JACKSONVILLE (Heartland Newsfeed) – Jacksonville’s City Council was forced to table an issue on registering the Jacksonville Square as part of the National Historic Registry during their regular Monday, June 25 business meeting.
Several private property and business owners in the district showed up to the council’s chambers to voice their displeasure on the restrictions of the registry and the abrupt move by the City Council to push the matter through. The motion was based on a proposal by the separate Jacksonville Historic Preservation Commission who oversees Jacksonville’s Historic District primarily on College Avenue and State Street in the city.
While the National Historic Registry provides no real benefits to the City itself, it does have some stipulations and tax credits via the federal government.
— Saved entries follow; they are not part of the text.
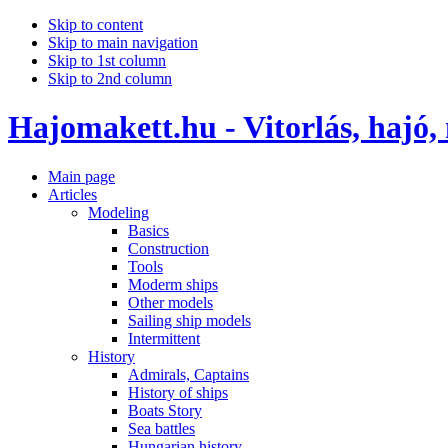
Skip to content
Skip to main navigation
Skip to 1st column
Skip to 2nd column
Hajomakett.hu - Vitorlás, hajó,
Main page
Articles
Modeling
Basics
Construction
Tools
Moderm ships
Other models
Sailing ship models
Intermittent
History
Admirals, Captains
History of ships
Boats Story
Sea battles
Hungarian history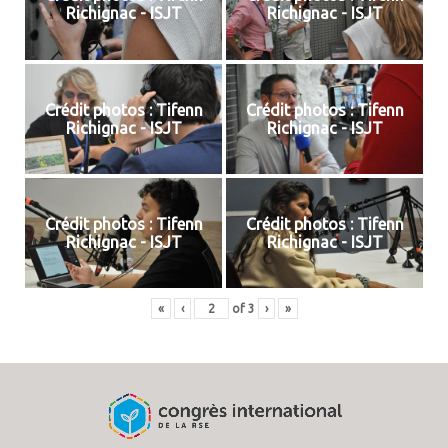
Richignac - ISJT
Richignac - ISJT
Crédit photos : Tifenn
Crédit photos : Tifenn
Richignac - ISJT
Richignac - ISJT
Crédit photos : Tifenn
Crédit photos : Tifenn
Richignac - ISJT
Richignac - ISJT
«
‹
of
3
›
»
According to the National Park Service, a 20% income tax credit is available for the rehabilitation of historic, income-producing buildings that are determined by the Secretary of the Interior, through the National Park Service, to be “certified historic structures.” The Internal Revenue Service defines qualified rehabilitation expenses on which the credit may be taken. These qualifications can be extremely restrictive for building owners and on the building itself. There’s also a 10% Tax Credit for Historic Registry buildings that are non-historical placed into service prior to 1936. It also has similar restrictive criteria. The National Register for Historic Places has a $16.8 million operational budget from the Federal government, and uses it to pay for many of the programs and tax incentives they grant through registry applications. They also receive several thousand dollars through the licensing and permitting process for listing buildings on the registry.
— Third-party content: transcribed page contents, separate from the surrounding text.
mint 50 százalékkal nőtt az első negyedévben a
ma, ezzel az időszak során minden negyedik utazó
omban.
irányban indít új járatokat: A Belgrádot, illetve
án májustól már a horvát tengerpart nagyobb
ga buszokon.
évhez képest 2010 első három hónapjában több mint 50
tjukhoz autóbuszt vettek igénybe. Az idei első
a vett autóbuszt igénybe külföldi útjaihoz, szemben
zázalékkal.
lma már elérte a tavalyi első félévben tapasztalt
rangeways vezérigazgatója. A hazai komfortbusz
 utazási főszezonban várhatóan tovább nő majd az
The biggest restriction comes with historic easements on property. A historic preservation easement is a voluntary legal agreement, typically in the form of a deed, that permanently protects an historic property. Through the easement, a property owner places restrictions on the development of or changes to the historic property, then transfers these restrictions to a preservation or conservation organization. A historic property owner who donates an easement may be eligible for tax benefits, such as a Federal income tax deduction. Most of the buildings in the Jacksonville Square are owned by very few owners, while the business owners lease the space. Through this business arrangement, many local business owners would be under pressure to pay out of pocket costs to maintain both interior and external appearances of the buildings placed on the registry.
Jacksonville’s Historic Preservation consists of 10 members. These 10 members hold the homes and buildings in the historic district to a series of ordinances created by the commission without any oversight from local or state government. Most of the preservation in the district is done through money from the property owners. Property owners must apply for a Certificate of Appropriateness before a building permit is issued. Routine maintenance, or work that will not alter the outside of the building can be made without approval of the committee. If the property owner is disapproved by JHP, they are then required to file a grievance with the Jacksonville City Council within 15 days.
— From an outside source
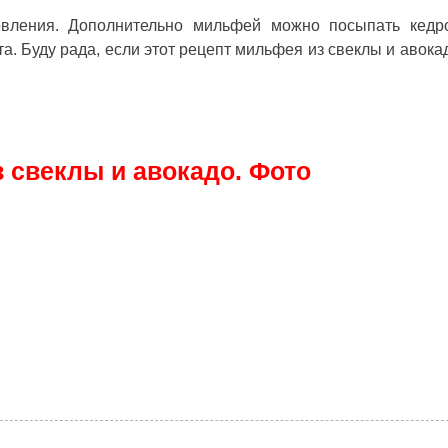
овления. Дополнительно мильфей можно посыпать кед
а. Буду рада, если этот
рецепт мильфея из свеклы и авока
 свеклы и авокадо. Фото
The City of Jacksonville is a Certified Local Government by the Illinois Historic Preservation Agency and is required to have a historic district with a preservation ordinance, an enforcement mechanism of the ordinance, along with a historic preservation plan on file with the IHPA. The IHPA is also a source of grant money and financial assistance for the City of Jacksonville.
Bill Scott, an ex-officio member of the Jacksonville Preservation Commission, also serves as an Alderman in Ward 1 on the Jacksonville City Council. He was the lone “no” vote to table the plans for the historic district on the Square.
Jacksonville’s Square and Central Park area went through massive renovations beginning in the late 90s, with work being completed in late 2014 resulting in over a few million dollars in changes and returning the square to a roundabout for traffic. The square now hosts many year-long events and locally owned businesses that are presented as part of the city’s tourism attraction for visitors throughout the year. Many feel the changes would cause an unwanted economic burden on those business and cause the square to return to a depraved state when the Square closed after its last major renovations in 1974 that saw the Square close highway traffic and lost its use as a major public space.
The return to the ordinance will be presented as old business as next month’s council meeting as the council and members of the JPC will disseminate more information about registering the buildings to property and business owners.